_Prompt_
Return the text lines of every item below verbatim, in their original order, and omit the pictures.

_Material provided_
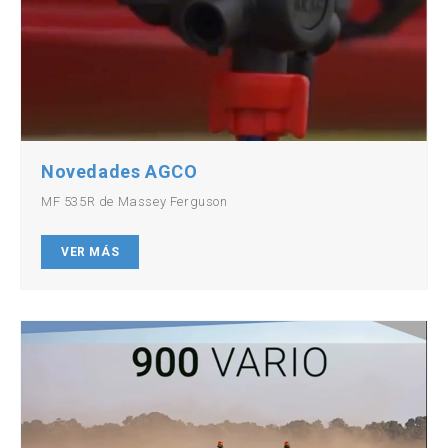
Novedades AGCO
MF 535R de Massey Ferguson
VER MÁS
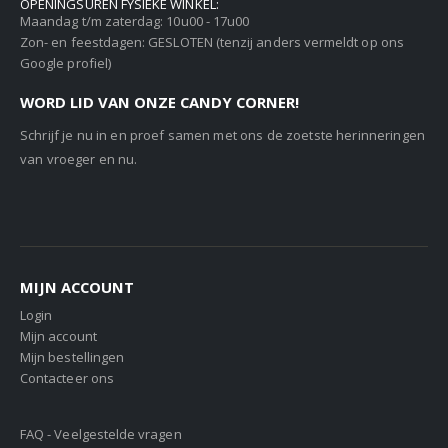
OPENINGSUREN FYSIEKE WINKEL:
Maandag t/m zaterdag: 10u00 - 17u00
Zon- en feestdagen: GESLOTEN (tenzij anders vermeldt op ons
Google profiel)
WORD LID VAN ONZE CANDY CORNER!
Schrijf je nu in en proef samen met ons de zoetste herinneringen
van vroeger en nu.
MIJN ACCOUNT
Login
Mijn account
Mijn bestellingen
Contacteer ons
FAQ - Veelgestelde vragen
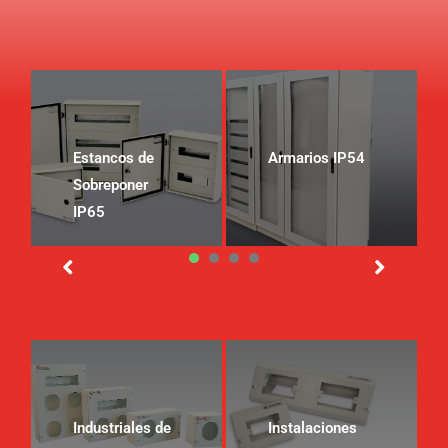
Estancos de
Armarios IP54
Sobreponer
IP65
1
2
3
4
Industriales de
Instalaciones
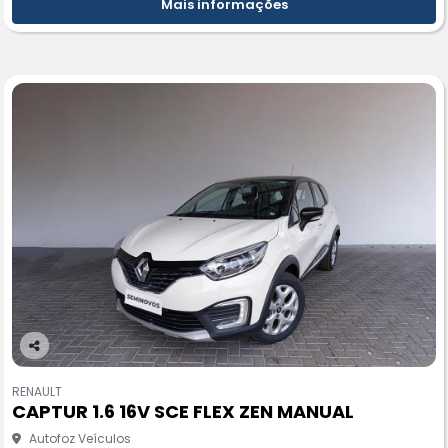
Mais informações
Co
m
RENAULT
pa
CAPTUR 1.6 16V SCE FLEX ZEN MANUAL
rtil
he
Autofoz Veículos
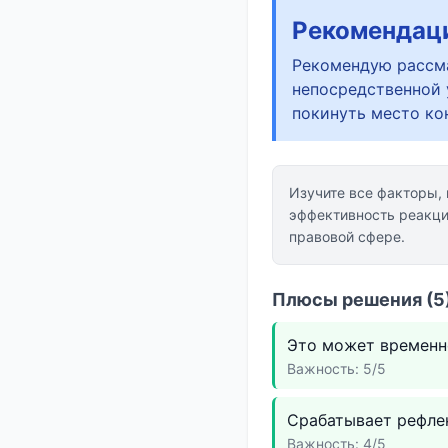
Рекомендац
Рекомендую рассма
непосредственной 
покинуть место ко
Изучите все факторы,
эффективность реакци
правовой сфере.
Плюсы решения (5)
Это может временно
Важность: 5/5
Срабатывает рефле
Важность: 4/5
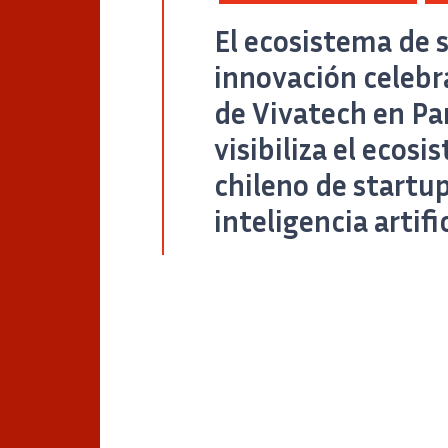
El ecosistema de 
innovación celebra
de Vivatech en Parí
visibiliza el ecos
chileno de startup
inteligencia artific
Cap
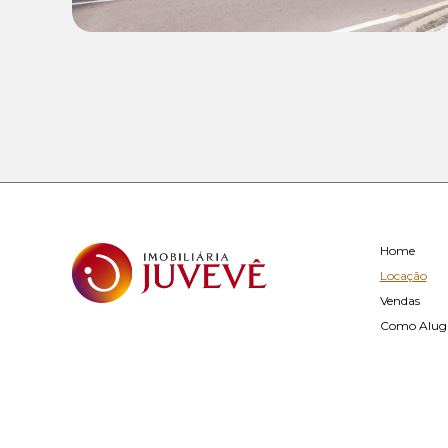
Home
Locação
Vendas
Como Alug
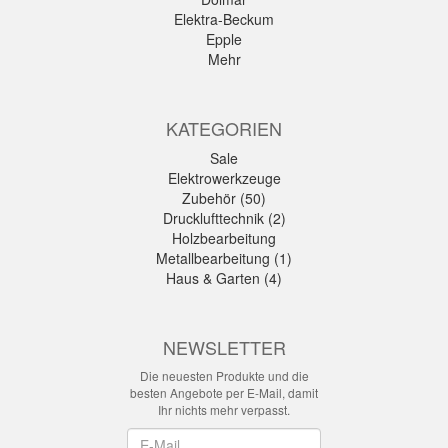
Elektra-Beckum
Epple
Mehr
KATEGORIEN
Sale
Elektrowerkzeuge
Zubehör (50)
Drucklufttechnik (2)
Holzbearbeitung
Metallbearbeitung (1)
Haus & Garten (4)
NEWSLETTER
Die neuesten Produkte und die
besten Angebote per E-Mail, damit
Ihr nichts mehr verpasst.
Newsletter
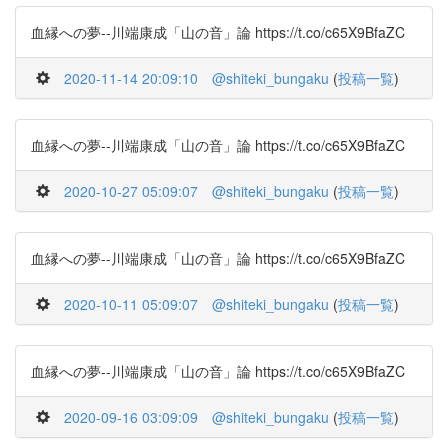
血縁への夢--川端康成「山の音」論 https://t.co/c65X9BfaZC
2020-11-14 20:09:10
@shiteki_bungaku
(
投稿一覧
)
血縁への夢--川端康成「山の音」論 https://t.co/c65X9BfaZC
2020-10-27 05:09:07
@shiteki_bungaku
(
投稿一覧
)
血縁への夢--川端康成「山の音」論 https://t.co/c65X9BfaZC
2020-10-11 05:09:07
@shiteki_bungaku
(
投稿一覧
)
血縁への夢--川端康成「山の音」論 https://t.co/c65X9BfaZC
2020-09-16 03:09:09
@shiteki_bungaku
(
投稿一覧
)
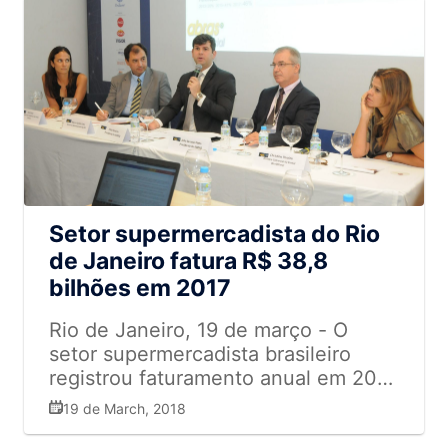
Setor supermercadista do Rio
de Janeiro fatura R$ 38,8
bilhões em 2017
Rio de Janeiro, 19 de março - O
setor supermercadista brasileiro
registrou faturamento anual em 2017
de R$ 353,2 bilhões, um
19 de March, 2018
crescimento nominal de 4,3% na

_Result_
Novedades AGCO
MF 535R de Massey Ferguson
VER MÁS
OPENINGSUREN FYSIEKE WINKEL:
Maandag t/m zaterdag: 10u00 - 17u00
Zon- en feestdagen: GESLOTEN (tenzij anders vermeldt op ons
Google profiel)
WORD LID VAN ONZE CANDY CORNER!
Schrijf je nu in en proef samen met ons de zoetste herinneringen
van vroeger en nu.
MIJN ACCOUNT
Login
Mijn account
Mijn bestellingen
Contacteer ons
FAQ - Veelgestelde vragen
Estancos de
Armarios IP54
Sobreponer
IP65
1
2
3
4
Industriales de
Instalaciones
Mais informações
Co
m
RENAULT
pa
CAPTUR 1.6 16V SCE FLEX ZEN MANUAL
rtil
he
Autofoz Veículos
Рекомендац
Рекомендую рассма
непосредственной 
покинуть место ко
Изучите все факторы,
эффективность реакци
правовой сфере.
Плюсы решения (5)
Это может временно
Важность: 5/5
Срабатывает рефле
Важность: 4/5
El ecosistema de 
innovación celebra
de Vivatech en Parí
visibiliza el ecos
chileno de startup
inteligencia artific
Cap
Home
Locação
Vendas
Como Alug
Elektra-Beckum
Epple
Mehr
KATEGORIEN
Sale
Elektrowerkzeuge
Zubehör (50)
Drucklufttechnik (2)
Holzbearbeitung
Metallbearbeitung (1)
Haus & Garten (4)
NEWSLETTER
Die neuesten Produkte und die
besten Angebote per E-Mail, damit
Ihr nichts mehr verpasst.
Newsletter
血縁への夢--川端康成「山の音」論 https://t.co/c65X9BfaZC
2020-11-14 20:09:10
@shiteki_bungaku
(
投稿一覧
)
血縁への夢--川端康成「山の音」論 https://t.co/c65X9BfaZC
2020-10-27 05:09:07
@shiteki_bungaku
(
投稿一覧
)
血縁への夢--川端康成「山の音」論 https://t.co/c65X9BfaZC
2020-10-11 05:09:07
@shiteki_bungaku
(
投稿一覧
)
血縁への夢--川端康成「山の音」論 https://t.co/c65X9BfaZC
2020-09-16 03:09:09
@shiteki_bungaku
(
投稿一覧
)
Setor supermercadista do Rio
de Janeiro fatura R$ 38,8
bilhões em 2017
Rio de Janeiro, 19 de março - O
setor supermercadista brasileiro
registrou faturamento anual em 2017
de R$ 353,2 bilhões, um
19 de March, 2018
crescimento nominal de 4,3% na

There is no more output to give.